Get Lit Minute
A weekly podcast focusing on all things poetic, poetry and poets. Each week we will feature a poet and their poem. We will be highlighting classic poets from our In-School Anthology, sharing brief bios on the poet and a spoken word reading of one of their poems. We will also be introducing contemporary poets from the greater poetry community and our own Get Lit poets into the podcast space.
Get Lit Minute
Joy Harjo | "Perhaps the World Ends Here"
In this week's episode of the Get Lit Minute, your weekly poetry podcast, we spotlight the life and work of poet and writer, Joy Harjo. She is the 23rd Poet Laureate of the United States and a member of the Mvskoke Nation and belongs to Oce Vpofv (Hickory Ground). She is only the second poet to be appointed a third term as U.S. Poet Laureate. Harjo began writing poetry as a member of the University of New Mexico’s Native student organization, the Kiva Club, in response to Native empowerment movements. Harjo is the author of nine books of poetry, including her most recent, the highly acclaimed An American Sunrise (2019), which was a 2020 Oklahoma Book Award Winner; Conflict Resolution for Holy Beings (2015), which was shortlisted for the Griffin Prize and named a Notable Book of the Year by the American Library Association; and In Mad Love and War (1990), which received an American Book Award and the Delmore Schwartz Memorial Award. Harjo performs with her saxophone and flutes, solo and with her band, the Arrow Dynamics Band, and previously with Joy Harjo and Poetic Justice. Harjo has produced seven award-winning music albums including Winding Through the Milky Way, for which she was awarded a NAMMY for Best Female Artist of the year. Source
This episode includes a reading of her poem, “Perhaps the World Ends Here” featured in our 2024 Get Lit Anthology.

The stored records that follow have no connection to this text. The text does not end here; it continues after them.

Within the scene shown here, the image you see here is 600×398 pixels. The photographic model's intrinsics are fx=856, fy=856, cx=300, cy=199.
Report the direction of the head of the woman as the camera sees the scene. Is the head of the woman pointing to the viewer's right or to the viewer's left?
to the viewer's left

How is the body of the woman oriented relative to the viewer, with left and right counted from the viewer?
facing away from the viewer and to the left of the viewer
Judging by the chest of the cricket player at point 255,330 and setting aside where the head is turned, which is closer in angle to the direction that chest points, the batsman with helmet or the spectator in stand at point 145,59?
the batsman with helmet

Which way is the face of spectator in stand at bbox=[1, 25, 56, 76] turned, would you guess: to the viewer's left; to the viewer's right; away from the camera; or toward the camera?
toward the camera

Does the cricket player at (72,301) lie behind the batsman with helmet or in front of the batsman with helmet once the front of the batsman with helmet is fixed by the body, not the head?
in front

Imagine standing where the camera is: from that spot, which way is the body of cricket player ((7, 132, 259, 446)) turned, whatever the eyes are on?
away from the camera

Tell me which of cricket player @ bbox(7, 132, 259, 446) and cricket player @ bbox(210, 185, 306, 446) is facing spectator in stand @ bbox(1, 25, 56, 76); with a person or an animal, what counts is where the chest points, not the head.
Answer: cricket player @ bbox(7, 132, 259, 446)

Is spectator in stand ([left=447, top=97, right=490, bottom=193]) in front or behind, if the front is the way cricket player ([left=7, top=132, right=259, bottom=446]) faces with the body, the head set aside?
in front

“Perhaps the World Ends Here”
The world begins at a kitchen table. No matter what, we must eat to live.
The gifts of earth are brought and prepared, set on the table. So it has been since creation, and it will go on.

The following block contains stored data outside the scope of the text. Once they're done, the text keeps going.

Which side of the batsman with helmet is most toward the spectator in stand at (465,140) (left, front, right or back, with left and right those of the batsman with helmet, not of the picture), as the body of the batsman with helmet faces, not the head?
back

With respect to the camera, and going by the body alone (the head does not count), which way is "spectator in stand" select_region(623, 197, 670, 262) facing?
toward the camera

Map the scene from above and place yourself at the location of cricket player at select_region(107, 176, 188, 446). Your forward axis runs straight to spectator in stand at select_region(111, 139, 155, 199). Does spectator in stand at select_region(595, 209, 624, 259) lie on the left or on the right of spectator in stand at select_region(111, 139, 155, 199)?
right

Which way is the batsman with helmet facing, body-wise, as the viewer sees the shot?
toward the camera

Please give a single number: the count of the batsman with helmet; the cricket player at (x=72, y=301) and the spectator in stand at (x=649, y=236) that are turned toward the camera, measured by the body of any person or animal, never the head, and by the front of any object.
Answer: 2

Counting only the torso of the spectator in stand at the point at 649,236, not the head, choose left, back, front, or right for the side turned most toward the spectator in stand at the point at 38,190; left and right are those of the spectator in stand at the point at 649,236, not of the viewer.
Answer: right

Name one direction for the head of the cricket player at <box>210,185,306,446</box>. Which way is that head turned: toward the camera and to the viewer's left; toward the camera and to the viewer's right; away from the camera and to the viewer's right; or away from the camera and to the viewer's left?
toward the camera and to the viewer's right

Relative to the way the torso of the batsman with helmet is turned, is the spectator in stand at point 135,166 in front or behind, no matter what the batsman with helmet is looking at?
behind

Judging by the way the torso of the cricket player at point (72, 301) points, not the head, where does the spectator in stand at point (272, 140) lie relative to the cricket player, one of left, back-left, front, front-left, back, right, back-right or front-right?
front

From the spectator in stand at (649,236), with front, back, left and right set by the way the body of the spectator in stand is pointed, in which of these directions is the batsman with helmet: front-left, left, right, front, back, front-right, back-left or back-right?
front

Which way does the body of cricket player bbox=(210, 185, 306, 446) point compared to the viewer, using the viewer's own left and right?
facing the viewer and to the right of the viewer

We chase chickens or dogs away from it. Babies teethe at the corners. They scrape their knees under it.
It is here that children are given instructions on what it means to be human. We make men at it, we make women.
At this table we gossip, recall enemies and the ghosts of lovers.
Our dreams drink coffee with us as they put their arms around our children. They laugh with us at our poor falling-down selves and as we put ourselves back together once again at the table.
This table has been a house in the rain, an umbrella in the sun.
Wars have begun and ended at this table. It is a place to hide in the shadow of terror. A place to celebrate the terrible victory.
We have given birth on this table, and have prepared our parents for burial here.
At this table we sing with joy, with sorrow. We pray of suffering and remorse. We give thanks.
Perhaps the world will end at the kitchen table, while we are laughing and crying, eating of the last sweet bite.